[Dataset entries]
************
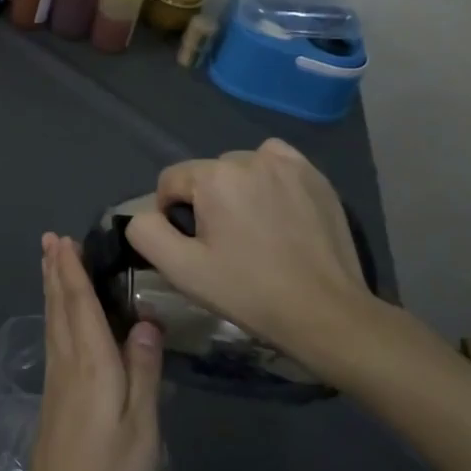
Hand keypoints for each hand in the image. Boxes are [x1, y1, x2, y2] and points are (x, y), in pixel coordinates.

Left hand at [8, 234, 163, 470]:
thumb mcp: (141, 429)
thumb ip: (142, 372)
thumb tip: (144, 321)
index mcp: (90, 365)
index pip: (78, 305)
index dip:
************
◆ Your assignment
For this exercise, reproduce exactly each line from the one containing "Left hand at" through the last line of the data, and no others.

◆ Exercise output
Left hand at [8, 234, 163, 470]:
thumb mcp: (141, 429)
thumb ip: (142, 372)
thumb tip: (144, 321)
index mcp: (90, 365)
index pip: (78, 305)
index dip:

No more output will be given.